Labradors are very people focussed, they love humans and are very playful. He'll follow you everywhere and want to join in everything you do. To remind him of who's in charge, make your decisions and stick to them. If you want to play, play. If you don't want to play, ignore the wet ball placed in your dinner and just don't play.

Mine's used to our routines now and knows when I'm working (or at least not playing), when we're eating etc. But he's becoming a bit of an escape artist. Yours will probably be doing that soon if not already. Remember again that dogs don't understand what a wall or fence is, it has no concept of rent, land ownership and next door's begonias. He's not escaping as such, just exploring his surroundings... think like a dog and you'll see he's not being disrespectful, just trying to have fun doing dog things. Some of which need to be reserved for dogs.
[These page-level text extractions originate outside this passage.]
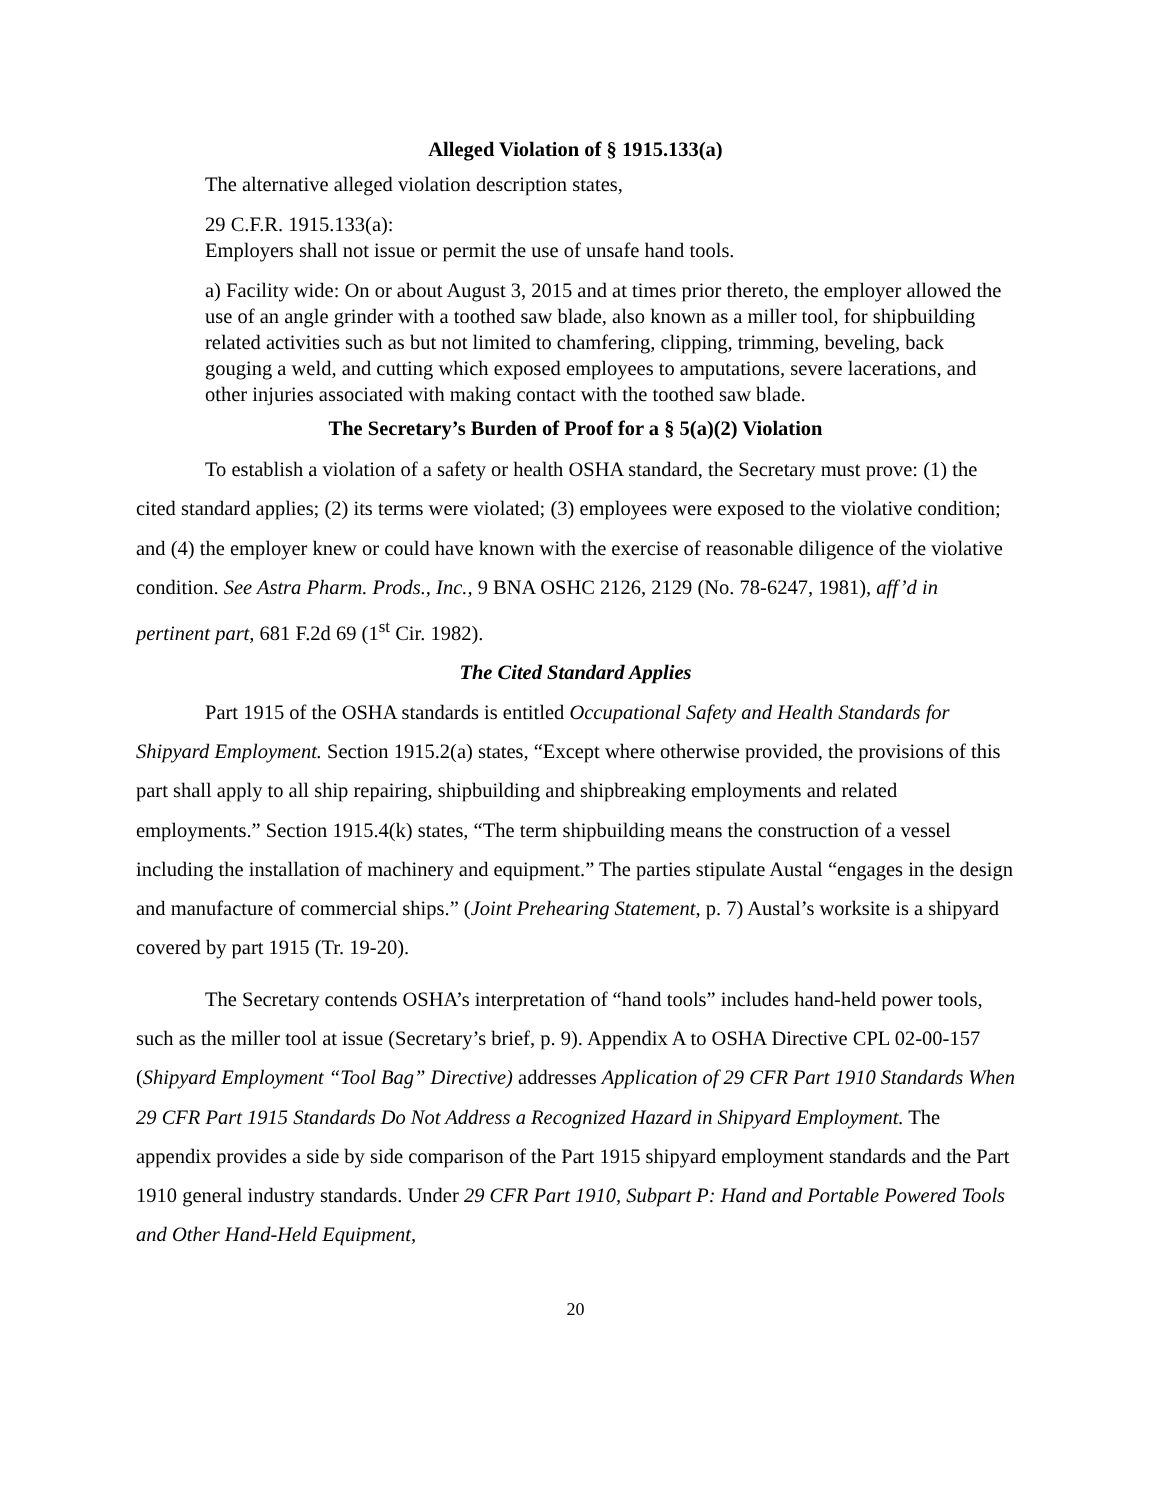Alleged Violation of § 1915.133(a)
The alternative alleged violation description states,
29 C.F.R. 1915.133(a):
Employers shall not issue or permit the use of unsafe hand tools.
a) Facility wide: On or about August 3, 2015 and at times prior thereto, the employer allowed the use of an angle grinder with a toothed saw blade, also known as a miller tool, for shipbuilding related activities such as but not limited to chamfering, clipping, trimming, beveling, back gouging a weld, and cutting which exposed employees to amputations, severe lacerations, and other injuries associated with making contact with the toothed saw blade.
The Secretary’s Burden of Proof for a § 5(a)(2) Violation
To establish a violation of a safety or health OSHA standard, the Secretary must prove: (1) the cited standard applies; (2) its terms were violated; (3) employees were exposed to the violative condition; and (4) the employer knew or could have known with the exercise of reasonable diligence of the violative condition. See Astra Pharm. Prods., Inc., 9 BNA OSHC 2126, 2129 (No. 78-6247, 1981), aff’d in pertinent part, 681 F.2d 69 (1<sup>st</sup> Cir. 1982).
The Cited Standard Applies
Part 1915 of the OSHA standards is entitled Occupational Safety and Health Standards for Shipyard Employment. Section 1915.2(a) states, “Except where otherwise provided, the provisions of this part shall apply to all ship repairing, shipbuilding and shipbreaking employments and related employments.” Section 1915.4(k) states, “The term shipbuilding means the construction of a vessel including the installation of machinery and equipment.” The parties stipulate Austal “engages in the design and manufacture of commercial ships.” (Joint Prehearing Statement, p. 7) Austal’s worksite is a shipyard covered by part 1915 (Tr. 19-20).
The Secretary contends OSHA’s interpretation of “hand tools” includes hand-held power tools, such as the miller tool at issue (Secretary’s brief, p. 9). Appendix A to OSHA Directive CPL 02-00-157 (Shipyard Employment “Tool Bag” Directive) addresses Application of 29 CFR Part 1910 Standards When 29 CFR Part 1915 Standards Do Not Address a Recognized Hazard in Shipyard Employment. The appendix provides a side by side comparison of the Part 1915 shipyard employment standards and the Part 1910 general industry standards. Under 29 CFR Part 1910, Subpart P: Hand and Portable Powered Tools and Other Hand-Held Equipment,
20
Where abouts are you based?


----------



## reddogsX3 (May 18, 2008)

PoisonGirl said:


> Ok.. for one.. ''We've been trying on and off to train him ever since the classes''
> 
> You can't just not feel like training a dog one day and doing some the next... training is something that needs to be kept constant, you need to do it every single day!
> 
> ...


i agree

training should be regular and consistant and the same goes for rules. otherwise the dog gets confused and then does what he likes.


----------



## Sylvestris Kennels (May 12, 2009)

goodvic2 said:


> I will give you another perspective......
> 
> Your dog behaves this way because he doesn't respect you. The person who said "dogs don't respect" is wrong. All animals know how to show respect.
> 
> ...





RAINYBOW said:


> It's just the terms of phrase i suppose isn't it.
> 
> Decent basic commands are the foundation of everything IMO and you have to reinforce them again and again, every day with a puppy and by doing that you are showing Leadership
> 
> ...


I think Rainy and Goodvic2 are both right - basic training is the basis for a well behaved dog, but dogs also need a structured environment to live and this is given through good, strong, and importantly consistent leadership.

I agree with both points of view, however I must say in this instance the OP has not indicated (in my opinion) a dominance issue and the consistent training will hopefully lead to the desired results.
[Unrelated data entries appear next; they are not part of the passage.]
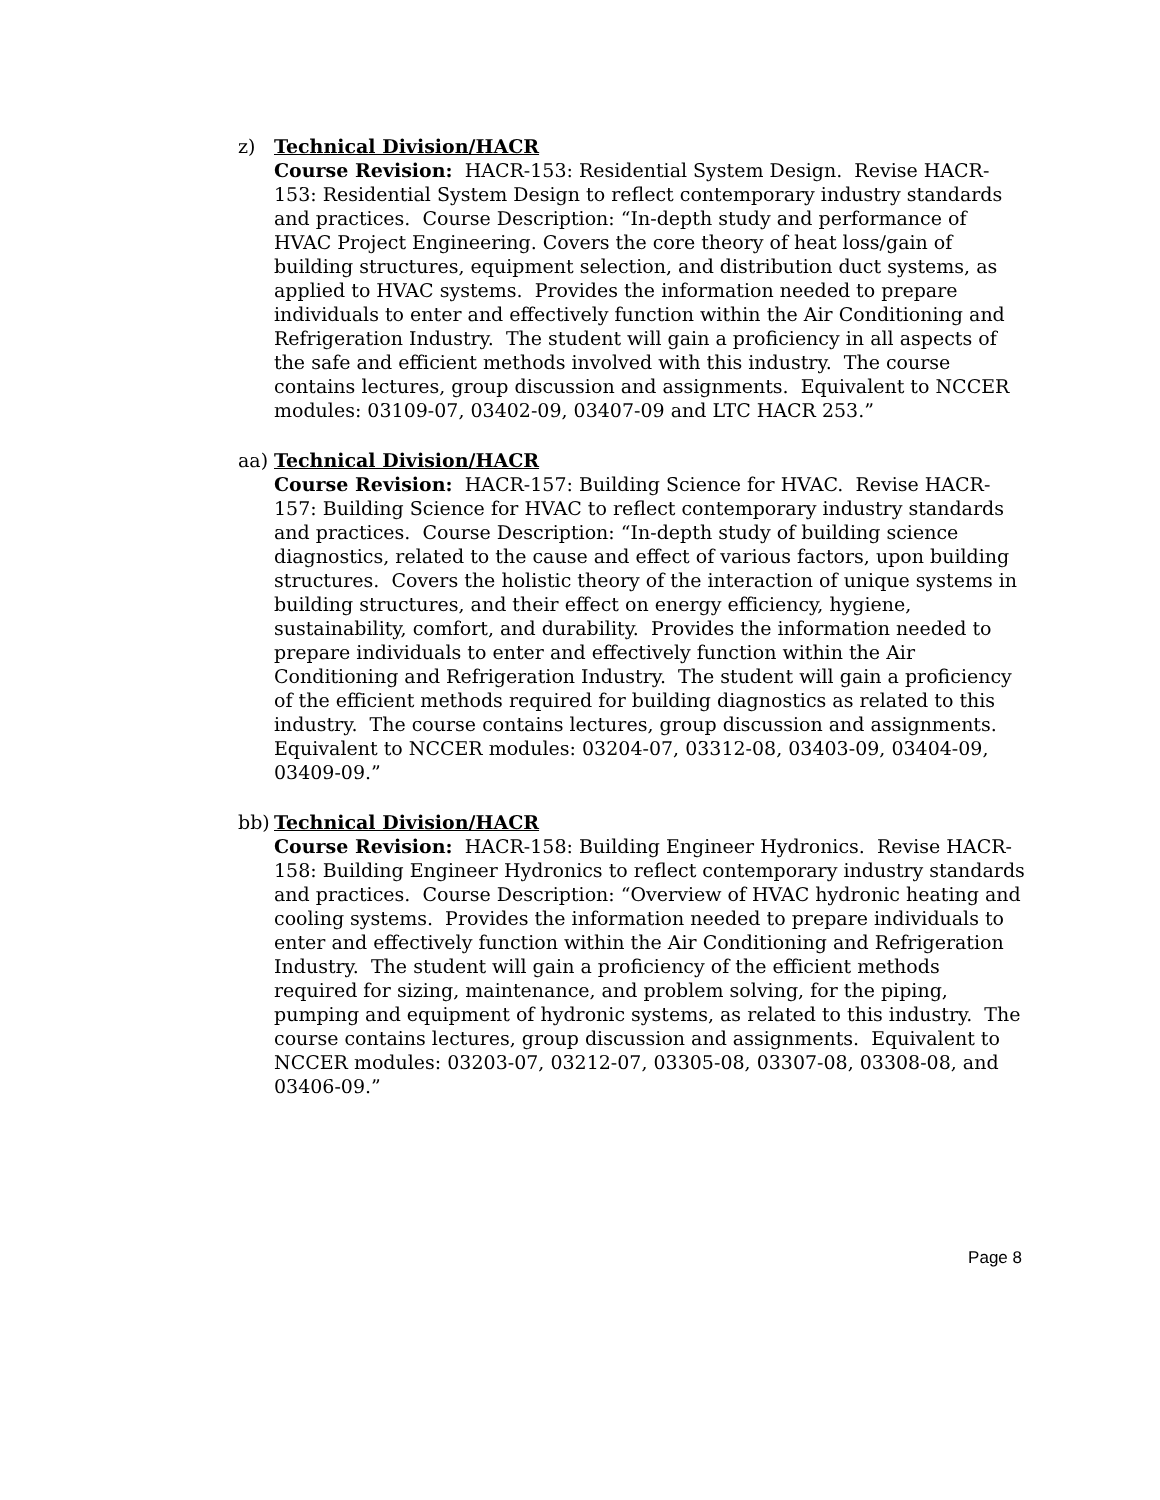z) Technical Division/HACR
Course Revision: HACR-153: Residential System Design. Revise HACR-153: Residential System Design to reflect contemporary industry standards and practices. Course Description: “In-depth study and performance of HVAC Project Engineering. Covers the core theory of heat loss/gain of building structures, equipment selection, and distribution duct systems, as applied to HVAC systems. Provides the information needed to prepare individuals to enter and effectively function within the Air Conditioning and Refrigeration Industry. The student will gain a proficiency in all aspects of the safe and efficient methods involved with this industry. The course contains lectures, group discussion and assignments. Equivalent to NCCER modules: 03109-07, 03402-09, 03407-09 and LTC HACR 253.”
aa) Technical Division/HACR
Course Revision: HACR-157: Building Science for HVAC. Revise HACR-157: Building Science for HVAC to reflect contemporary industry standards and practices. Course Description: “In-depth study of building science diagnostics, related to the cause and effect of various factors, upon building structures. Covers the holistic theory of the interaction of unique systems in building structures, and their effect on energy efficiency, hygiene, sustainability, comfort, and durability. Provides the information needed to prepare individuals to enter and effectively function within the Air Conditioning and Refrigeration Industry. The student will gain a proficiency of the efficient methods required for building diagnostics as related to this industry. The course contains lectures, group discussion and assignments. Equivalent to NCCER modules: 03204-07, 03312-08, 03403-09, 03404-09, 03409-09.”
bb) Technical Division/HACR
Course Revision: HACR-158: Building Engineer Hydronics. Revise HACR-158: Building Engineer Hydronics to reflect contemporary industry standards and practices. Course Description: “Overview of HVAC hydronic heating and cooling systems. Provides the information needed to prepare individuals to enter and effectively function within the Air Conditioning and Refrigeration Industry. The student will gain a proficiency of the efficient methods required for sizing, maintenance, and problem solving, for the piping, pumping and equipment of hydronic systems, as related to this industry. The course contains lectures, group discussion and assignments. Equivalent to NCCER modules: 03203-07, 03212-07, 03305-08, 03307-08, 03308-08, and 03406-09.”
Page 8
Having said that, the OP should also consider if they are projecting to correct image to the dog including a suitable level of authority.

The End

SK climbs off fence and exits stage left


----------



## lemmsy (May 12, 2008)

Jasper's Bloke said:


> There is some truly excellent advice in this thread and I would hope that for the sake of your dog's future you take the time to put it into practice.
> 
> Your young lab really doesn't sound any different to my own, but I quickly learned that his general behavior was entirely dependent on his energy level and the amount of stimulation he has had.
> 
> ...


Fantastic post and example. Blobs on their way.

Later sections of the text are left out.